Since the $\{X_i\}_{i \ge 1}$ are independent and zero mean, we have

$\EXP[X_i X_j^3] = \EXP[X_i] \EXP[X_j^3] = 0$.
= = 0$.

Therefore, \[ \EXP[\bar X_n^4= \frac{1}{n^4} \bigl[ n \EXP[X_i^4] + 3 n(n-1) \EXP[ X_i^2 X_j^2] \bigr] \le \frac{M_4}{n_3} + \frac{3 σ^4}{n^2} \] where $M_4$ is the forth moment.

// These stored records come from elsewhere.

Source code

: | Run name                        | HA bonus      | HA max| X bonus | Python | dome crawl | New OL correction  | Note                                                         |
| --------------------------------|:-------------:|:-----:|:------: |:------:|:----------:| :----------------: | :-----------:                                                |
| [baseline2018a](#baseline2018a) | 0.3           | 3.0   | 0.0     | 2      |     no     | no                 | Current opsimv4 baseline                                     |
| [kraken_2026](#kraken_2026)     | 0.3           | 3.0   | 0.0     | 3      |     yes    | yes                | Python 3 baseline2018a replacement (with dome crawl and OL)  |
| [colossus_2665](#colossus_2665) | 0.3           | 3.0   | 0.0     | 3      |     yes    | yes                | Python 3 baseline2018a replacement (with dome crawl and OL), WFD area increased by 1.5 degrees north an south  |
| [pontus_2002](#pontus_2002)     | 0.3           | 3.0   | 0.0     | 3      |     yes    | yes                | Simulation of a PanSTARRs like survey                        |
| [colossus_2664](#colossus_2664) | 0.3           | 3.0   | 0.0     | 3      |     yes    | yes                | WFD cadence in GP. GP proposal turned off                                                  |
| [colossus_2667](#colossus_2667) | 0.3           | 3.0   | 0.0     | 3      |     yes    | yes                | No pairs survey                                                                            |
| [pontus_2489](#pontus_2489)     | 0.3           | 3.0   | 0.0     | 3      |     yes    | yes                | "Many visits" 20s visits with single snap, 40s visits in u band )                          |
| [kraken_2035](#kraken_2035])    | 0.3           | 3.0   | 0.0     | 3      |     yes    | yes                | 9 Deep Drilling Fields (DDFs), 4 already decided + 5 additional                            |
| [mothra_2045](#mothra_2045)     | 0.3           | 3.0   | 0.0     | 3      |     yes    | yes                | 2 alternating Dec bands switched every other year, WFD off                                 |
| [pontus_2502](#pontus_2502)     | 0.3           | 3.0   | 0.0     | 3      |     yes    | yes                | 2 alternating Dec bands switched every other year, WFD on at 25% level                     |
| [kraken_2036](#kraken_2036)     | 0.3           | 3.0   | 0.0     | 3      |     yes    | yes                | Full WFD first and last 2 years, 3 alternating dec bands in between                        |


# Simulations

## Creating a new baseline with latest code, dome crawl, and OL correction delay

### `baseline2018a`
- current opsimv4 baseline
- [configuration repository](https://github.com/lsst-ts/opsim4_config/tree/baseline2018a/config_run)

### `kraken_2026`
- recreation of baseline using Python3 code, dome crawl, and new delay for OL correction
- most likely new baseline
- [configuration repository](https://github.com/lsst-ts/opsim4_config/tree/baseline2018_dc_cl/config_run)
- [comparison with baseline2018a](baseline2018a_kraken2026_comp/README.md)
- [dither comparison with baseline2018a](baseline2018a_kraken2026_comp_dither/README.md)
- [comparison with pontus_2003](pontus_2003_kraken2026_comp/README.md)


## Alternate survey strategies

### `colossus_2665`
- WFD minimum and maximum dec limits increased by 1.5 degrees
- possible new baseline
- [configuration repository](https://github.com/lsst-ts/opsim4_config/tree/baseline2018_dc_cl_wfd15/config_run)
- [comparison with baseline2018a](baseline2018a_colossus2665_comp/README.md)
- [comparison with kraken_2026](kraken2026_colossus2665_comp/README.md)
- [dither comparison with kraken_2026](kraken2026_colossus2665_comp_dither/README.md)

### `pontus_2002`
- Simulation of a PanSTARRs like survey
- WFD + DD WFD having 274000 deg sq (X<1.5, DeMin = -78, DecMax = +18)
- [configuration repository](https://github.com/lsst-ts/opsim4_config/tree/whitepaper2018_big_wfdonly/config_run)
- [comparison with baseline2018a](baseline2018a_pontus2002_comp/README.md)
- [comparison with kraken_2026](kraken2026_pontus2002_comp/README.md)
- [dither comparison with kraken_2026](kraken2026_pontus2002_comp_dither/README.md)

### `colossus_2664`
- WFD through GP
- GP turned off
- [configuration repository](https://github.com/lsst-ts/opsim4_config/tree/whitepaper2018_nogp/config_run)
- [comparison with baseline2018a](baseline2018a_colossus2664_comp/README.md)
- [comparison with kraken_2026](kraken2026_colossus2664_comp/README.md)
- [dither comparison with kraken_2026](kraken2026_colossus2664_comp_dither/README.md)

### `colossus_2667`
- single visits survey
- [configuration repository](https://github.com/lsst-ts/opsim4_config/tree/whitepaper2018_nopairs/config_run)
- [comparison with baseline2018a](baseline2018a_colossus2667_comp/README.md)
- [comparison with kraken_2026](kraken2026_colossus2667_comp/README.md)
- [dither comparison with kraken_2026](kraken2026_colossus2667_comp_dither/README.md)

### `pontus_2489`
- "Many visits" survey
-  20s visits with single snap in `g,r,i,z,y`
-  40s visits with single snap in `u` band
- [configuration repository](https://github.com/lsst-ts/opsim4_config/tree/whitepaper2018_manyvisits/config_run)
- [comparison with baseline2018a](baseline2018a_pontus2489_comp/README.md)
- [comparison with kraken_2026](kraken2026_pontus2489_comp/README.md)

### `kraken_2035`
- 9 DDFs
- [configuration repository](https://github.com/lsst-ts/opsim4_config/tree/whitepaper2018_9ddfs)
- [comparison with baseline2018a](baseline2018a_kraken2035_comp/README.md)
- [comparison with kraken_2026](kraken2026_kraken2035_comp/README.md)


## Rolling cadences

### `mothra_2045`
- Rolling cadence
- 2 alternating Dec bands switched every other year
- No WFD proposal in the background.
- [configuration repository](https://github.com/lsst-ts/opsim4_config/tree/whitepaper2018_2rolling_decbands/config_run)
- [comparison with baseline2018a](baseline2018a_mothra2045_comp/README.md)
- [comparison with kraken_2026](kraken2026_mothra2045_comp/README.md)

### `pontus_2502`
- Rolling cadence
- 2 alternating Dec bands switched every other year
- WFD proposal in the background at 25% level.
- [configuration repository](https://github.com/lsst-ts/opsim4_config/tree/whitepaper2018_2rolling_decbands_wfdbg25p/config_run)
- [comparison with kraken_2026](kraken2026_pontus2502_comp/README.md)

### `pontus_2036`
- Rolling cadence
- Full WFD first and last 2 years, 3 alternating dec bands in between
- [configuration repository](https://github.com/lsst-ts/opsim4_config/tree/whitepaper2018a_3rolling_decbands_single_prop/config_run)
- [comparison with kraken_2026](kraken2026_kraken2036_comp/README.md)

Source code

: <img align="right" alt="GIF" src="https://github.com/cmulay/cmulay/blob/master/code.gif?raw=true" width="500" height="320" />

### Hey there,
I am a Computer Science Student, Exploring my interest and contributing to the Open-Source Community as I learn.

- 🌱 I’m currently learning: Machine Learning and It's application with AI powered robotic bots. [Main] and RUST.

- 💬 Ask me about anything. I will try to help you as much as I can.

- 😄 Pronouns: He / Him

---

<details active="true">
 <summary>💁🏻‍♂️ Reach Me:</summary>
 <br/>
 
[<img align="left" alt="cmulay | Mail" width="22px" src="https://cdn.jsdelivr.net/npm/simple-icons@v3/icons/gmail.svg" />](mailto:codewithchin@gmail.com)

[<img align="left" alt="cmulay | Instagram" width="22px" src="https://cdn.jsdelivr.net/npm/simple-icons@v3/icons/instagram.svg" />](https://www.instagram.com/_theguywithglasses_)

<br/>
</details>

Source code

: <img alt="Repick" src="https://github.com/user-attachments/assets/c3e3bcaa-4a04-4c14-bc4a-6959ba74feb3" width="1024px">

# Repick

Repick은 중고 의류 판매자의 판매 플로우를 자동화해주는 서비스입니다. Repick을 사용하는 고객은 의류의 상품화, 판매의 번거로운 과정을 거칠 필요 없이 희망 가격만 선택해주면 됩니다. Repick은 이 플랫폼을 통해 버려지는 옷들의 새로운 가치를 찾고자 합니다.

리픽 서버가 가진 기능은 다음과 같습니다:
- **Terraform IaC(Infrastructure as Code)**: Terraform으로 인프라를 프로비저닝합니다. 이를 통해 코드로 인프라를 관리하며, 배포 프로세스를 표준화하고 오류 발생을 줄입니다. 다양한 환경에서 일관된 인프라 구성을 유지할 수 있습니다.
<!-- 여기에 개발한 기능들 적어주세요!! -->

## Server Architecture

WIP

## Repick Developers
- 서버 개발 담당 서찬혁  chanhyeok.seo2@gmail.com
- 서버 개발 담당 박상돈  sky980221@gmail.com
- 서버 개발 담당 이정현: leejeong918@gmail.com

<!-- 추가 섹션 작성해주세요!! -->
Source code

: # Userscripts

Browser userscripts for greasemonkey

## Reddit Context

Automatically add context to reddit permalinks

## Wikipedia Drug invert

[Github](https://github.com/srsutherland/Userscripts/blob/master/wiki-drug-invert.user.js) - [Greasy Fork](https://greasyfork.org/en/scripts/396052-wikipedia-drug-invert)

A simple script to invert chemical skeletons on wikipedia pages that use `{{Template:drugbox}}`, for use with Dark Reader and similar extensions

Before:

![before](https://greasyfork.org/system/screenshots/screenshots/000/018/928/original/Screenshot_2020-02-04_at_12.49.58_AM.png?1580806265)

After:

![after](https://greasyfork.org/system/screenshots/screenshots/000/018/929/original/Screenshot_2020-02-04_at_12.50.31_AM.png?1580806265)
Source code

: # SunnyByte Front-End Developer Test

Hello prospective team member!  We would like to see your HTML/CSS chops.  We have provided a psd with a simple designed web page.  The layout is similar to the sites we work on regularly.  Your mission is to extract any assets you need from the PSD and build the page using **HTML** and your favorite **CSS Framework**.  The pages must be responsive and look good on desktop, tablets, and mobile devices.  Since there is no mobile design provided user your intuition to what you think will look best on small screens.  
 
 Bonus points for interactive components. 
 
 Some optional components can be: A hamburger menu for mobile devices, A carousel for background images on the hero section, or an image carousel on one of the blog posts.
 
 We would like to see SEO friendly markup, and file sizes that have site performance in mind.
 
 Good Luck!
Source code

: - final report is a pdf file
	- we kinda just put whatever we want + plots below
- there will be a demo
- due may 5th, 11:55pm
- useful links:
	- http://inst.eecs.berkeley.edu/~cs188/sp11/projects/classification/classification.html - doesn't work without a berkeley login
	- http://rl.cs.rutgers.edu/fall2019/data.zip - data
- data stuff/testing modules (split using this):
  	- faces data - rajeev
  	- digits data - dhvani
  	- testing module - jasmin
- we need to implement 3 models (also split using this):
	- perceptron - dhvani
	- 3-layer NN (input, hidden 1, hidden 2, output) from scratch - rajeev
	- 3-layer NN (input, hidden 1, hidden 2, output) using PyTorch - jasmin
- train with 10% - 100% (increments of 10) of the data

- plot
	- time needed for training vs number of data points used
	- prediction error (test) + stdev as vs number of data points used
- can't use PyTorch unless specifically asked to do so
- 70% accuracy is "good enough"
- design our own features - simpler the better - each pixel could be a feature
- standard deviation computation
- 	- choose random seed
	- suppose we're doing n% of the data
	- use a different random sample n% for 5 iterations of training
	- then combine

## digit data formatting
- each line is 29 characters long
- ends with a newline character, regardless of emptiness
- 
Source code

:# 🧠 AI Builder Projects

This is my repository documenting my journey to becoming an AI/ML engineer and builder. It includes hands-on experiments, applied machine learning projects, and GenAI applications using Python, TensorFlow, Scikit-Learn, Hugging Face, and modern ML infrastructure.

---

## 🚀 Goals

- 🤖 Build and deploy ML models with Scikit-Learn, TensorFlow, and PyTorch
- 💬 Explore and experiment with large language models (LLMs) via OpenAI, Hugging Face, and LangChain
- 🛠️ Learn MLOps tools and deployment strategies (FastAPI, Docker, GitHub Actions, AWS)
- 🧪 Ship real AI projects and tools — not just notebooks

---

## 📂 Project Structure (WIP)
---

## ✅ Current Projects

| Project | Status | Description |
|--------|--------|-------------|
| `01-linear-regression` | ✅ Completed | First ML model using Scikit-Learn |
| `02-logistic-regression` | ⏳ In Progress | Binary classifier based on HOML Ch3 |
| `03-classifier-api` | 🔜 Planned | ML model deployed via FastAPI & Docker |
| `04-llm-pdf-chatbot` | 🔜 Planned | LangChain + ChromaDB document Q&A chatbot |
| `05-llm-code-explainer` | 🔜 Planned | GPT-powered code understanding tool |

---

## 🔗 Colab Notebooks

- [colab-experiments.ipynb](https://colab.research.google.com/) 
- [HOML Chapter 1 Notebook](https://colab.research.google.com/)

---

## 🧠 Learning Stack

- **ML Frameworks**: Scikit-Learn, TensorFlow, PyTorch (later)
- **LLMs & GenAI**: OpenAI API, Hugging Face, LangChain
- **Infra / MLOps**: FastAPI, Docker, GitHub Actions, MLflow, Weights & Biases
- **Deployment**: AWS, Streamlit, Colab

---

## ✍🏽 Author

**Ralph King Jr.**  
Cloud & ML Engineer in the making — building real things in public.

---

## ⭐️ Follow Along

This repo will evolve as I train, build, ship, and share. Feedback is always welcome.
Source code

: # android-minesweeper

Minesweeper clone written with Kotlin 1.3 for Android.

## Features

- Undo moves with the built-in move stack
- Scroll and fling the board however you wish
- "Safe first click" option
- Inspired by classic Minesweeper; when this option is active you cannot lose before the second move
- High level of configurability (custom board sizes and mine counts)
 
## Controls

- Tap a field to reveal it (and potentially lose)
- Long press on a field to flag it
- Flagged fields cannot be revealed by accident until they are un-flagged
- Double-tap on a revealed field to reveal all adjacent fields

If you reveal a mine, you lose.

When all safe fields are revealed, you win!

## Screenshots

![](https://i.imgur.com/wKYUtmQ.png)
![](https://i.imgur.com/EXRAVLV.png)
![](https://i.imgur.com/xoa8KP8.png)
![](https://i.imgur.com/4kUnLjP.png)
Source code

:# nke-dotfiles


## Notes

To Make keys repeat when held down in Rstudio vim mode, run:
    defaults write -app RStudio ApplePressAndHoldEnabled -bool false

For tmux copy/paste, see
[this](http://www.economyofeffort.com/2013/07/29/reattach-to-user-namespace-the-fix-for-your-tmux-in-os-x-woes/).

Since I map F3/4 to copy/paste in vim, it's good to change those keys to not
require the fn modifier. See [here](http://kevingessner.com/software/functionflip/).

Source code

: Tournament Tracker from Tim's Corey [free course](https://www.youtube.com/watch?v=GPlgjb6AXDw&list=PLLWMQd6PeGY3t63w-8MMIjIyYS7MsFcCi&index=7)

Now, from the forth moment version of Chebyshev inequality, we have \[ \PR \ABS{\bar X_n} \ge ε) \le \frac{ \frac{M_4}{n_3} + \frac{3 σ^4}{n^2} }{ε^2}. \] This implies that \[ \sum_{n=1}^{∞} \PR(\ABS{X_n} \ge ε) < ∞. \] Thus, from Lemma 7.3, we have that $X_n \xrightarrow{a.s.} 0$.

7.6 There’s more

There’s another type of convergence commonly used in engineering: convergence in mean-squared sense. In the interest of time, we will not study this notion in class.